Hou hou ( la dame pleure). Elle s’en­dort. Elle rêve. Qu’elle a re­trou­vé sa clef. C’était un rêve. La dame rêve de­bout. Le rêve tourne au cau­che­mar. Il faut que je la re­trouve. Je la re­trou­ve­rai. Dans une heure, elle est re­trou­vée. Ne nous éner­vons pas. Pas d’af­fo­le­ment. On n’a ja­mais vu quel­qu’un perdre la clef de sa cein­ture de chas­te­té. Deux heures ont pas­sé, c’était l’heure de dî­ner. La dame n’a pas en­vie de man­ger. Elle n’a qu’une en­vie.
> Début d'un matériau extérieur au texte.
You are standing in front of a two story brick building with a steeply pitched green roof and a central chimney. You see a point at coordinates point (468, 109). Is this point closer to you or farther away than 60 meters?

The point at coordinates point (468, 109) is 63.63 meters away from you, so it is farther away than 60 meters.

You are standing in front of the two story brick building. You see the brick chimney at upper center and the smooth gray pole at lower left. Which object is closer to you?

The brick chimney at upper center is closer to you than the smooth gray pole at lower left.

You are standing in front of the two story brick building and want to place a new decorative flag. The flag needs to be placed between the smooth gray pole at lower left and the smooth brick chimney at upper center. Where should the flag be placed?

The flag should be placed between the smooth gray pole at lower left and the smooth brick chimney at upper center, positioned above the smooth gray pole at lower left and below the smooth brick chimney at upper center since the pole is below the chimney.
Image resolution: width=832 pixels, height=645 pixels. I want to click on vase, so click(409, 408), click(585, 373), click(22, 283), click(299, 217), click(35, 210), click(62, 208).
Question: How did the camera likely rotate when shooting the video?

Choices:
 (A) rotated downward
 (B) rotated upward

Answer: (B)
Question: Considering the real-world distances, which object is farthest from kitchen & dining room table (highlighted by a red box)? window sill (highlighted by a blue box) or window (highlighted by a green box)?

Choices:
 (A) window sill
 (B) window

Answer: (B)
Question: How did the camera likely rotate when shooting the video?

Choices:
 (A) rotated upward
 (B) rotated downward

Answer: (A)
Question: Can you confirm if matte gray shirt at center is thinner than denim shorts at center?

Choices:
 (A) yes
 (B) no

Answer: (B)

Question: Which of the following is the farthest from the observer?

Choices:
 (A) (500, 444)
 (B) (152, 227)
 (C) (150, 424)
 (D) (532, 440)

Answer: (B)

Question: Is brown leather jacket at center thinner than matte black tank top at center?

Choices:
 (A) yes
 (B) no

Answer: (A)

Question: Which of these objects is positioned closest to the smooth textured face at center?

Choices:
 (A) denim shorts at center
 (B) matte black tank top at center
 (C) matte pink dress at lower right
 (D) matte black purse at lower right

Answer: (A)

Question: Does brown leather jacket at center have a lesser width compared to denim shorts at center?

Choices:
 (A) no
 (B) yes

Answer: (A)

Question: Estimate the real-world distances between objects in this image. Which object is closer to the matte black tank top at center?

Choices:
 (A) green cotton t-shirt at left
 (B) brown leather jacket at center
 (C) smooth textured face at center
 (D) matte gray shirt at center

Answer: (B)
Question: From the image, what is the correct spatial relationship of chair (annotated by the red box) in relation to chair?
L’en­vie de clef. On es­saye tout. Abra­ca­da­bra. Sé­same, ouvre-toi. La presse ita­lienne semble trou­ver tout na­tu­rel que la dame ne soit pas al­lée voir un ser­ru­rier. Elle n’en fait pas même la re­marque. La dame est al­lée chez les pom­piers. Un beau ma­tin de jan­vier 2016, on a frap­pé (ou son­né, ou agi­té la cloche) à la porte des pom­piers de San Fi­den­zio. Ils ont ou­vert. La dame a com­men­cé à ex­pli­quer, puis s’est em­brouillée, elle était em­bar­ras­sée, elle a sou­le­vé son che­mi­sier. Dé­pas­sant le haut de la jupe, le haut de la cein­ture ap­pa­rais­sait. Le plus ma­lin des pom­piers de­vi­na de quoi il s’agis­sait, l’ex­pli­qua aux autres, la dame fut sou­la­gée : voi­là, c’est bête, je ne re­trouve pas la clef, pou­vez-vous me dé­pan­ner ?

Rien de plus simple. Un ca­de­nas à for­cer. Après ça, vous pou­vez tout ima­gi­ner. La ver­sion pu­bliée est qu’elle a dit mer­ci aux pom­piers et qu’elle est ren­trée chez elle avec sa cein­ture de chas­te­té dans son sac. Où ce n’était pas sa place. Mais la place des choses…

Ça de­vient en­nuyeux, il faut pour­tant que je la re­trouve.